(WHAT IS NEEDED) Reproduce the lines below word for word, leaving out the pictures.

[Saved entries]
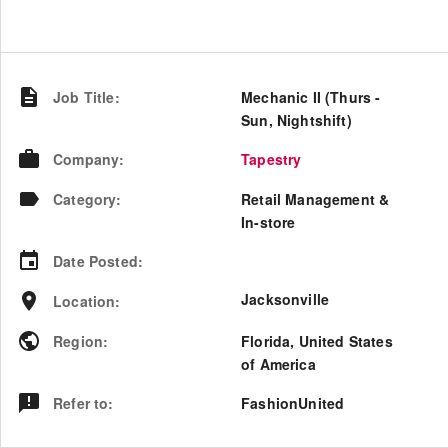
Job Title
:
Mechanic II (Thurs -
Sun, Nightshift)
Company
:
Tapestry
Category
:
Retail Management &
In-store
Date Posted
:
Jacksonville
Location
:
Region
:
Florida
,
United States
of America
Refer to
:
FashionUnited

(SOLUTION TO THE EXERCISE)
Job Title
:
Mechanic II (Thurs -
Sun, Nightshift)
Company
:
Tapestry
Category
:
Retail Management &
In-store
Date Posted
:
Jacksonville
Location
:
Region
:
Florida
,
United States
of America
Refer to
:
FashionUnited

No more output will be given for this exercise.